The NRO Acquisition was accounted for as an asset acquisition in accordance with ASC 805. The estimated fair value of the consideration paid by the Company and the allocation of that amount to the underlying assets acquired, on a relative fair value basis, were recorded on the Company’s books as of October 1, 2024, the closing date of the NRO Acquisition.
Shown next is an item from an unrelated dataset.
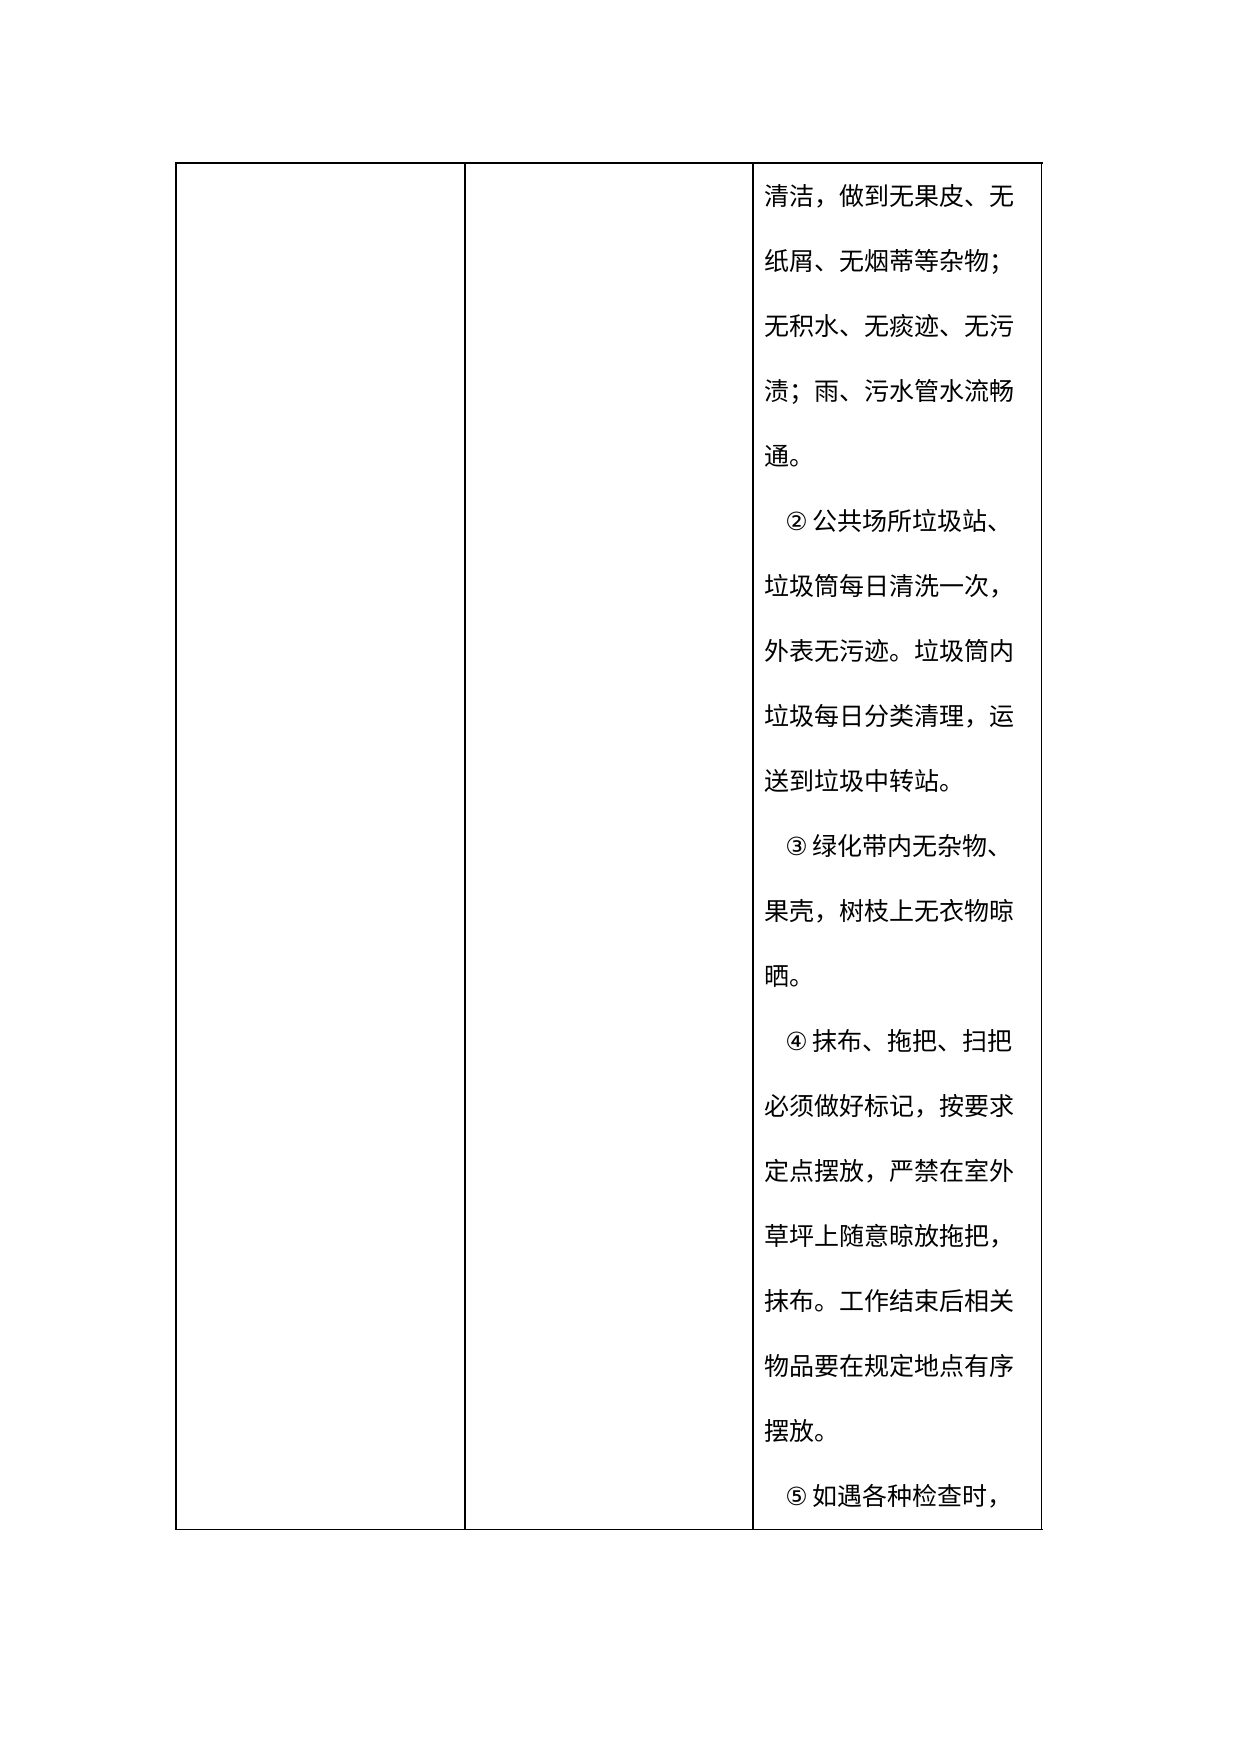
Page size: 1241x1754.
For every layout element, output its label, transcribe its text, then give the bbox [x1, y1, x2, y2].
Additionally, costs directly related to the NRO Acquisition were capitalized as a component of the NRO Purchase Price.

 

The following table presents the allocation of the NRO Purchase Price, adjusted for the final settlement, to the net assets acquired on October 1, 2024, the closing date of the NRO Acquisition:

  

Purchase Price Allocation:  (In thousands) 
Consideration:     
Cash consideration (1)  $49,270 
Deposits on oil and natural gas properties (2)   6,000 
Direct transaction costs (3)   239 
Total consideration  $55,509 
      
Assets acquired:     
Oil and natural gas properties (4)  $63,591 
Prepaid expenses, third-party JIB receivable, and other   104 
   $63,695 
Liabilities assumed:     
Accounts payable and accrued expenses (5)  $(7,965)
Asset retirement obligation, long-term   (221)
   $(8,186)

 

(1) Includes the final settlement statement payment of $0.3 million from NRO to the Company.
(2) Represents the Deposit paid by the Company to NRO.
(3) Represents transaction costs associated with the NRO Acquisition which have been capitalized in accordance with ASC 805.
(4) Includes the asset retirement obligation asset associated with the proved oil and natural gas properties.
(5) Represents the amounts associated with the assets acquired in the NRO Acquisition unpaid at the closing date and primarily relates to ad valorem tax liabilities of $6.6 million and suspended revenues of $1.2 million.

 

Genesis Bolt–on Acquisition

 

On February 5, 2024, the Company acquired a 1,280–acre drillable spacing unit and eight proved undeveloped drilling locations in the DJ Basin (the “Genesis Bolt–on Assets”) from a private seller for $0.9 million. These assets offset the other oil and gas assets held by the Company in northern Weld County, Colorado.